Dryvit testified before the House Select Committee on Energy Independence and Global Warming in May on the benefits of exterior insulation on homes and commercial structures.

Tony Stall, vice president of marketing for Dryvit, was asked to appear before the committee by Representative John Sullivan (R-Okla.), whom he had met during Congressman Sullivan’s visit to a Dryvit production facility located near Tulsa, Okla., in 2007.

Stall described the independent government analyses of the Oak Ridge National Laboratory and the National Institute of Standards and Technology that found that Dryvit’s Outsulation systems are 84 percent more energy efficient than other tested cladding systems while at the same time producing a significantly smaller carbon footprint over the tested 50-year lifecycle.

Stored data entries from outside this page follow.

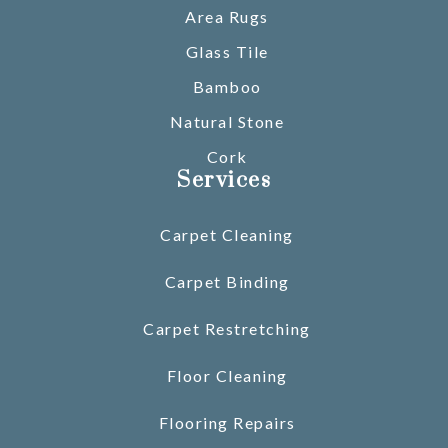
Area Rugs
Glass Tile
Bamboo
Natural Stone
Cork
Services
Carpet Cleaning
Carpet Binding
Carpet Restretching
Floor Cleaning
Flooring Repairs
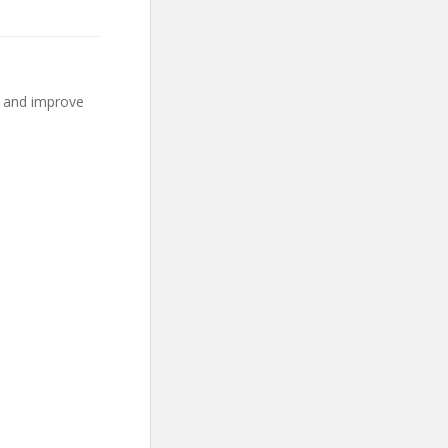
o and improve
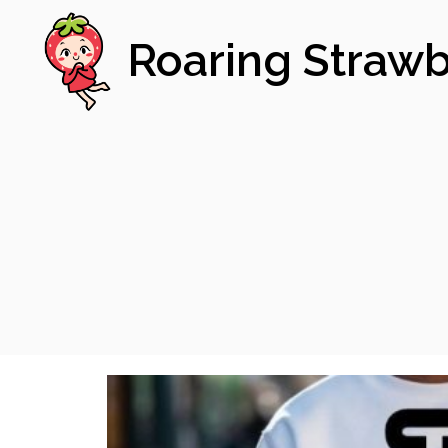
Roaring Strawb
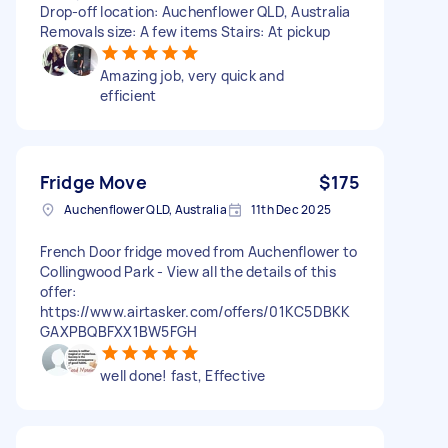
Drop-off location: Auchenflower QLD, Australia
Removals size: A few items Stairs: At pickup
Amazing job, very quick and
efficient
Fridge Move
$175
Auchenflower QLD, Australia
11th Dec 2025
French Door fridge moved from Auchenflower to
Collingwood Park - View all the details of this
offer:
https://www.airtasker.com/offers/01KC5DBKK
GAXPBQBFXX1BW5FGH
well done! fast, Effective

“Approximately 80 percent of buildings and virtually all those built prior to 1970 are more poorly insulated than required by current building Codes. That is a significant problem when you consider that the USGBC asserts that more than 40 percent of all energy used in the United States is used to heat, cool and operate buildings. Developing cost effective, energy efficient strategies for both new and existing buildings are of the highest national priority, and we can immediately and meaningfully reduce our dependence on foreign, non-renewable energy sources by raising standards for the energy efficiency of all types of buildings,” Stall said in his testimony.

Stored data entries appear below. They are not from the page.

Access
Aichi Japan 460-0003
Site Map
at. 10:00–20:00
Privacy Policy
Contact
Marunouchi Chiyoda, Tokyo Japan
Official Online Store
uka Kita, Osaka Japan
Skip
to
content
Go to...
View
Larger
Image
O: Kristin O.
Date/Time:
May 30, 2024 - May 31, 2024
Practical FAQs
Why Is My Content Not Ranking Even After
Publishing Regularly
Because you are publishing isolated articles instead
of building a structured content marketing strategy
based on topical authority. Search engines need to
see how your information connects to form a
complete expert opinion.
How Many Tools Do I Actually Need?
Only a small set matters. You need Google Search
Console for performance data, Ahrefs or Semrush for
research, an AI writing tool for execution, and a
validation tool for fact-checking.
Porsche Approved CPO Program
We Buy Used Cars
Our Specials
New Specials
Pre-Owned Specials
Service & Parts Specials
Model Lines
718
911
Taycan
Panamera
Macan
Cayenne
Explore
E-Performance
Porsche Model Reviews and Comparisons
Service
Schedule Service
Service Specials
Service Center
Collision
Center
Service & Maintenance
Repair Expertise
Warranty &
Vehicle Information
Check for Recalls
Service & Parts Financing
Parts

Stall was one of five witnesses asked to testify; and the only construction industry manufacturer’s representative. Others who testified included Gavin Newsom, Mayor of San Francisco; Kent Peterson, president of ASHRAE; Michelle Moore, senior vice president of policy and market development for the United States Green Building Council; and the actor Edward Norton, in his capacity as a board member and Trustee of the Enterprise Foundation, a green building-based low income housing initiative.